Discipline: Technology and Engineering
Subcategory: Environmental Engineering
Session: 3
Room: Exhibit Hall A
Darian Parker - University of Kentucky
Co-Author(s): Stephanie Kesner, University of Kentucky, Lexington Kentucky Daniel Mohler, University of Kentucky, Lexington Kentucky Eduardo Santillan-Jimenez, University of Kentucky, Lexington KentuckyMichael Wilson, University of Kentucky, Lexington Kentucky Mark Crocker, University of Kentucky, Lexington Kentucky
The purpose of this project is to research and develop microalgae-based technology that can beneficially reuse CO2 emissions. Like plants, algae can consume and use CO2 to grow photosynthetically, albeit due to the fact that microalgae grows at a much faster rate than plants they also consume much more CO2. Algae, being one of the fastest growing organisms on the planet, can double their mass every day. After screening over 150 strains of algae, Scenedesmus acutus was identified as the preferred strain. This strain shows continued growth over a wide range of temperature and pH, is easily harvested and displays high (?50 wt%) protein and a relatively large (~15 wt%) lipid content.
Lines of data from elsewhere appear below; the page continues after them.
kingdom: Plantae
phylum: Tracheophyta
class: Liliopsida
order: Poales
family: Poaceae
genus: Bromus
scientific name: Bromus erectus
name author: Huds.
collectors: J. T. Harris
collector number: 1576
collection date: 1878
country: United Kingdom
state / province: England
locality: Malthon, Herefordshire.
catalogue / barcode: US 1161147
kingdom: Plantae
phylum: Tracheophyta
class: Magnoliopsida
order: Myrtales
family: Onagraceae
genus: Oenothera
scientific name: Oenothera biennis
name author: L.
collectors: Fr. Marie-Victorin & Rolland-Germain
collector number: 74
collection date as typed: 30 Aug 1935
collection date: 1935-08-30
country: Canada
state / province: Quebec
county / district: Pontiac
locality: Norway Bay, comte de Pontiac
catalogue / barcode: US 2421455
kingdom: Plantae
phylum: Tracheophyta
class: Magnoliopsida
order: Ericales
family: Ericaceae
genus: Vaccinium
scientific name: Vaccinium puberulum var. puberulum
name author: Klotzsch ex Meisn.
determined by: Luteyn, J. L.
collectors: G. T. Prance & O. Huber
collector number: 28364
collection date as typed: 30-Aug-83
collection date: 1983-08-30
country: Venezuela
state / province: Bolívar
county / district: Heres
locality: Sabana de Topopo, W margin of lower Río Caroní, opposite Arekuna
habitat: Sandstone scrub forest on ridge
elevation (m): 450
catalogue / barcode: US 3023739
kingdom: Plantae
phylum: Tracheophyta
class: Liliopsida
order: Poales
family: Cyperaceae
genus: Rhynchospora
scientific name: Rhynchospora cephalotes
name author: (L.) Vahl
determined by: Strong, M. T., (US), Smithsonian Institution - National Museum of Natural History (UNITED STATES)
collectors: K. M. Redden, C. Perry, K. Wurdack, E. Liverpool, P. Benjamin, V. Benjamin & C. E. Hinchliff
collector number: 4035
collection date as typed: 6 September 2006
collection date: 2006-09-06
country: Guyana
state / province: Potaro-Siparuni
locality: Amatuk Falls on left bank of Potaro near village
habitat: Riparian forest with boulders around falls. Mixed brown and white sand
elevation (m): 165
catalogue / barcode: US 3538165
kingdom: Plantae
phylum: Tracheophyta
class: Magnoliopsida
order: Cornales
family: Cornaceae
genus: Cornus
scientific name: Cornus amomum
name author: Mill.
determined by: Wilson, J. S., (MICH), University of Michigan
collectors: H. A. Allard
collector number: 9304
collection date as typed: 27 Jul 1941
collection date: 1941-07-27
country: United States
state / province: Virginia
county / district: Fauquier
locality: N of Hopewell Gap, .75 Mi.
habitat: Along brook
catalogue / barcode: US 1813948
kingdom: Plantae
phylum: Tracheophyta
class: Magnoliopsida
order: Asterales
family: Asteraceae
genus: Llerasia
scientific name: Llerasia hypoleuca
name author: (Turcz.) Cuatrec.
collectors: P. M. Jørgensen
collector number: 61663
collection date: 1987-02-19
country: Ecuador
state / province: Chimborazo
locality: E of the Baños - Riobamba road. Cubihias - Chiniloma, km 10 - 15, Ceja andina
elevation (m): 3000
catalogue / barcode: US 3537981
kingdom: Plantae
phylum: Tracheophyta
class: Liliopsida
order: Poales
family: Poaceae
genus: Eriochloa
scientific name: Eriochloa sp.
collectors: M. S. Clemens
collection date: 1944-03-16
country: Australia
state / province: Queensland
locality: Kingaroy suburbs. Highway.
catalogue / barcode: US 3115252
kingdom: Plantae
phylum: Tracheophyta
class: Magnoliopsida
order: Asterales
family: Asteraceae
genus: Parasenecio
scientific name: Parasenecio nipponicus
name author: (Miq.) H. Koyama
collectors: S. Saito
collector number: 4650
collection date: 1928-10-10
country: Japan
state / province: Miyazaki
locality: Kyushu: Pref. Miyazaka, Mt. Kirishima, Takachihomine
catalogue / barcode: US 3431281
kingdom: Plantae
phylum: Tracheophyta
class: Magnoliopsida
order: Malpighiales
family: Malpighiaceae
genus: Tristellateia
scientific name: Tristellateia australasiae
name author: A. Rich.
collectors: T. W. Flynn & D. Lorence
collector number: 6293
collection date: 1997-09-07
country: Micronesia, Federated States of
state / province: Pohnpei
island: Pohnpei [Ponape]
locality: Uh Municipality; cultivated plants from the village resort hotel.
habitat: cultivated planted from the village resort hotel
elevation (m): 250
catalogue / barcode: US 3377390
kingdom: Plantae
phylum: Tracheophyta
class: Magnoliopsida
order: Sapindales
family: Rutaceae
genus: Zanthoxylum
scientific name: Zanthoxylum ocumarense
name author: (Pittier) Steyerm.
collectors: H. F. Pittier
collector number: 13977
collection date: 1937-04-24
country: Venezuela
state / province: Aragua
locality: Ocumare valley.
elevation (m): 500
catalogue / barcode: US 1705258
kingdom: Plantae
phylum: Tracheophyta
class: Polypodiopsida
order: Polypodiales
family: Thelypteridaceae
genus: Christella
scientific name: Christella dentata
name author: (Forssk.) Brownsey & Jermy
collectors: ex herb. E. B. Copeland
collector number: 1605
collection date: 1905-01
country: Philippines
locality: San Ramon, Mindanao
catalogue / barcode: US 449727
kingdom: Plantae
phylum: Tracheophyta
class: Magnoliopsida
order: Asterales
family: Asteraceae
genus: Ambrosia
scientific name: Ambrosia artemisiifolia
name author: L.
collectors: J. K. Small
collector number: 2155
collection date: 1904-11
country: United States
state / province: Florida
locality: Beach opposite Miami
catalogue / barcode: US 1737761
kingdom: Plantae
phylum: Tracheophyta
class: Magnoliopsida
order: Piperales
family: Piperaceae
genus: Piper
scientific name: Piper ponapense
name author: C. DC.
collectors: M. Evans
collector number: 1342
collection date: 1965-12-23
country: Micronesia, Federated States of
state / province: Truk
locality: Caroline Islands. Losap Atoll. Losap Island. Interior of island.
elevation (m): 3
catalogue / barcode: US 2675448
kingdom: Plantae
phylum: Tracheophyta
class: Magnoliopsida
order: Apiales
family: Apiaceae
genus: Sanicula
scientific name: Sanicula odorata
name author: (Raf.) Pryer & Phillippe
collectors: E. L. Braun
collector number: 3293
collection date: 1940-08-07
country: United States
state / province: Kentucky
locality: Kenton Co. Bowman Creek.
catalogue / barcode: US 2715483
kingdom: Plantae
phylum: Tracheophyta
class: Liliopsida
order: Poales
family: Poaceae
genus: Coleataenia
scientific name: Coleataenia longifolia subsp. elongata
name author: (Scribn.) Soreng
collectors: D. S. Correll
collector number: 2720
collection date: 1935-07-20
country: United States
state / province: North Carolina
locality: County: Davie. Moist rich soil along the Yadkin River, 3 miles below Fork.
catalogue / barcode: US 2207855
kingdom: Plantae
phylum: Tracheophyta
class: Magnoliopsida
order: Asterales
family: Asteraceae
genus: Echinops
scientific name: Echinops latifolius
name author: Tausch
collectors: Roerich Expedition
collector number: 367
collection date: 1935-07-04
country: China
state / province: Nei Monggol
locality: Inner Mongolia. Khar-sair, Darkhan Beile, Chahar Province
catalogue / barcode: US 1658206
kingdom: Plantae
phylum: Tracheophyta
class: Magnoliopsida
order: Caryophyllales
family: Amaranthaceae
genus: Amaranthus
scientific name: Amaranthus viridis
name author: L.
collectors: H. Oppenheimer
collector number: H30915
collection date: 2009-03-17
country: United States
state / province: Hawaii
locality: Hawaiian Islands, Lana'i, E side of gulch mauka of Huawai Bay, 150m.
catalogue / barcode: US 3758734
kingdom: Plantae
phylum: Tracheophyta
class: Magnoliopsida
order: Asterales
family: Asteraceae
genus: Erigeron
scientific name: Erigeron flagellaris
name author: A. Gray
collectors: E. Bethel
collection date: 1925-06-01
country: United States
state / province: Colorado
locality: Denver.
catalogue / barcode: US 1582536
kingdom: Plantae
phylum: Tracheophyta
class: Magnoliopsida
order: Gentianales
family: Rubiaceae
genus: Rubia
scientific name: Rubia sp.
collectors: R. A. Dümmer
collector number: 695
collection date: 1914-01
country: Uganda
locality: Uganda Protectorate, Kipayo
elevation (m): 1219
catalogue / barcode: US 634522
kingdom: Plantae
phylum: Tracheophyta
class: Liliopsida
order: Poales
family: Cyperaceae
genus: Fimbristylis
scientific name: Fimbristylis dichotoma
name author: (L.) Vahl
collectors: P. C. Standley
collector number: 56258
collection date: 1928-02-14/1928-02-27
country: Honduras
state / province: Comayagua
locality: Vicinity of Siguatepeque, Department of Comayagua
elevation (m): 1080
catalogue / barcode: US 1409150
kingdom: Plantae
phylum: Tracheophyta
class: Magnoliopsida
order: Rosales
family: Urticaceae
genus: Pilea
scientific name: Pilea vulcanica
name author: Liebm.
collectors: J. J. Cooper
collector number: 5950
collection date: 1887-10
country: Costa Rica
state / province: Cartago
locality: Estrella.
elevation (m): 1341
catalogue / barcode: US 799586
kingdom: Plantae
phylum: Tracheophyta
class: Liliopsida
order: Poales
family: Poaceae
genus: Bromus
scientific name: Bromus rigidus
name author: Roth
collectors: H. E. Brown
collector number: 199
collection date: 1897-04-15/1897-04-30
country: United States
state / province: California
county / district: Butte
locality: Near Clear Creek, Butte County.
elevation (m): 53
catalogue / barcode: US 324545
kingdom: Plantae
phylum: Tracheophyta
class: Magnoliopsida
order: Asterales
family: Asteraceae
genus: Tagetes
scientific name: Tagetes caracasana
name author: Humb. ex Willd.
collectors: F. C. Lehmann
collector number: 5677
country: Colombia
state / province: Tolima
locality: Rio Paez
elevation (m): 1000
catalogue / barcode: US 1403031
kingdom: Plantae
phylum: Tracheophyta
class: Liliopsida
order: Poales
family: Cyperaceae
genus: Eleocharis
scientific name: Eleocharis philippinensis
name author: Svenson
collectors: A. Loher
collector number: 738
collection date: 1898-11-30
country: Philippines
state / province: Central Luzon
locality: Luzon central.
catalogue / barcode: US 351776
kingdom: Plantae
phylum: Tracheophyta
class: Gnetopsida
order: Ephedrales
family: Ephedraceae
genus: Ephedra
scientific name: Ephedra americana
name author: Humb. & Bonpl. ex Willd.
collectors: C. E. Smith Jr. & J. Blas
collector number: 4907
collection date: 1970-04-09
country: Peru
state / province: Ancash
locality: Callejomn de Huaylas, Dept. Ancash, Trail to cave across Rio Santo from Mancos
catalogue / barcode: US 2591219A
In this project, photobioreactors (PBRs) are used to control the growth environment of microalgae and to provide them with CO2. Compared to ponds ? the approach most commonly used to grow algae PBRs can better cope with limited land availability and constitute a closed loop system for algae cultivation. When growing algae using CO2 gas, PBRs can afford higher algae growth rates compared to open pond systems. With the proper growing conditions, algae can consume and use up to 75% of the CO2 gas that it is exposed to. Once the algae cells uptake CO2, they metabolize it into valuable proteins, carbohydrates and lipids that can be harvested and valorized. To do so, this project uses a polymeric flocculent, which allows to harvest the algae cheaply and simply. After flocculation, the harvested algae are placed on a nylon belt allowing gravity to filter extracellular water through a mesh that retains the dewatered algal biomass. At the end of this process, both water and nutrients can be recycled to the algae growth system efficiently. Lipids can then be extracted from the dewatered algae via in situ transesterification in a single step extraction process that uses a hexane/methanol/water mixture. In addition to lipids, carotenoids can also be extracted from the algae by coupling this extraction process with acetone-water HLPC. After combining the defatted algae with polymers and additives, the resulting biopolymer ? namely, polyhydroxyalkanoate (PHA) ? constitutes a low-cost, renewable alternative to some traditional plastics.
Funder Acknowledgement(s): NSF, LSAMP
Faculty Advisor: Eduardo santillan-jiminez, esant3@uky.edu
Role: I assisted in the design and building of our photobioreactor. I also performed an analysis of the algae samples collected after our experiments.